Passage =
I can avoid some of the severe artifacts by just using the default Lanczos settings (not using more lobes). But even with the default of 3 lobes, I still see one distinct halo around the letters. I don't see that halo on the first result images - without the gamma corrections. But again: Without the gamma corrections, IM apparently assumes that the input is already in linear space, and that's just wrong with most images. (Yes, I have read that thread.)

One problem could be that such a manual gamma correction is not totally correct yet. But even if I could convert my sRGB images to a 100% correct linear space (and I don't know how to do that with ImageMagick) - I'm not sure if the accentuated resize artifacts would be gone.

Has anyone some hints here (besides using a more blurry resizing filter)?

(Edit: Corrected one typo in the 'result4' command.)

Re: Resizing artifacts with Lanczos

Posted: 2010-09-26T18:30:13-07:00
by anthony
Technically you should be removing gamma correction before resizing, then adding it again afterwards.

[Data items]
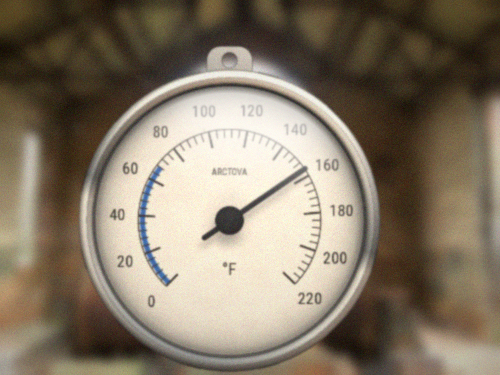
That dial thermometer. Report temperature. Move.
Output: 156 °F
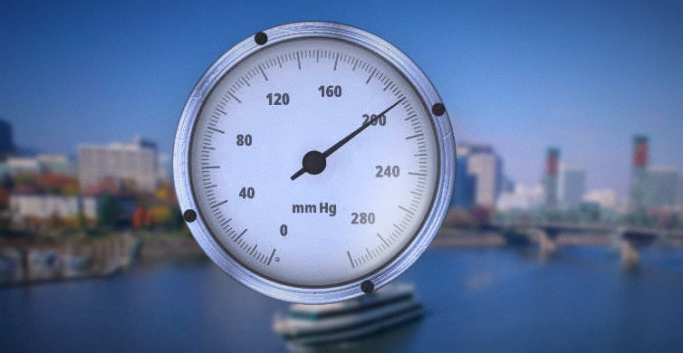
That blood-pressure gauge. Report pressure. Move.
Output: 200 mmHg
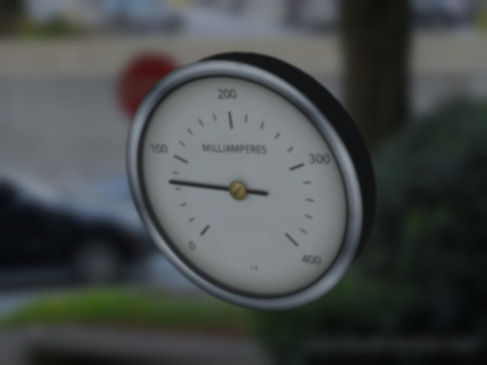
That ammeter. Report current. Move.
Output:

Exercise objective =
Continue the forum thread on Lanczos resizing artifacts above, picking up after its last sentence.

Task answer =
However the amount of ringing is greater when using a 8 lobed lanczos. It is the way it is.

IM does not do automatic gamma compensation simply because not all image formats have a gamma setting.
If you want to change this, then it is up to Magick.

Re: Resizing artifacts with Lanczos

Posted: 2010-09-26T20:40:21-07:00
by Drarakel
anthony wrote:However the amount of ringing is greater when using a 8 lobed lanczos. It is the way it is.
Sure. I was not surprised that lanczos with 8 lobes itself had more ringing (when compared to the same command with less lobes).

I was surprised that a (theoretically more correct) lanczos resize in linear space (and I have to use gamma corrections there to do that if I use a sRGB image) showed much more ringing than the same resize in sRGB space. And I used the lanczos with 8 lobes to produce an example where the difference is more striking. The differences between 'result2.png' and 'result4.png' (both with 8 lobes) are much more noticable than the differences between 'result1.png' and 'result3.png' (both with 3 lobes). But even with the 3-lobes-resize, the difference is there. And, well, I'm a bit worried with the result of the 3-lobes-resize in linear space (result3.png), as it has more ringing than I was used to. (The perception of that of course also depends a bit on the monitor settings).
I had hoped that there was a trick that allows one to do the resize in linear space while keeping the resizing artifacts in the final image at a 'normal' level (the ringing in 'result1.png' or 'result2.png' is ok). But that's perhaps not possible.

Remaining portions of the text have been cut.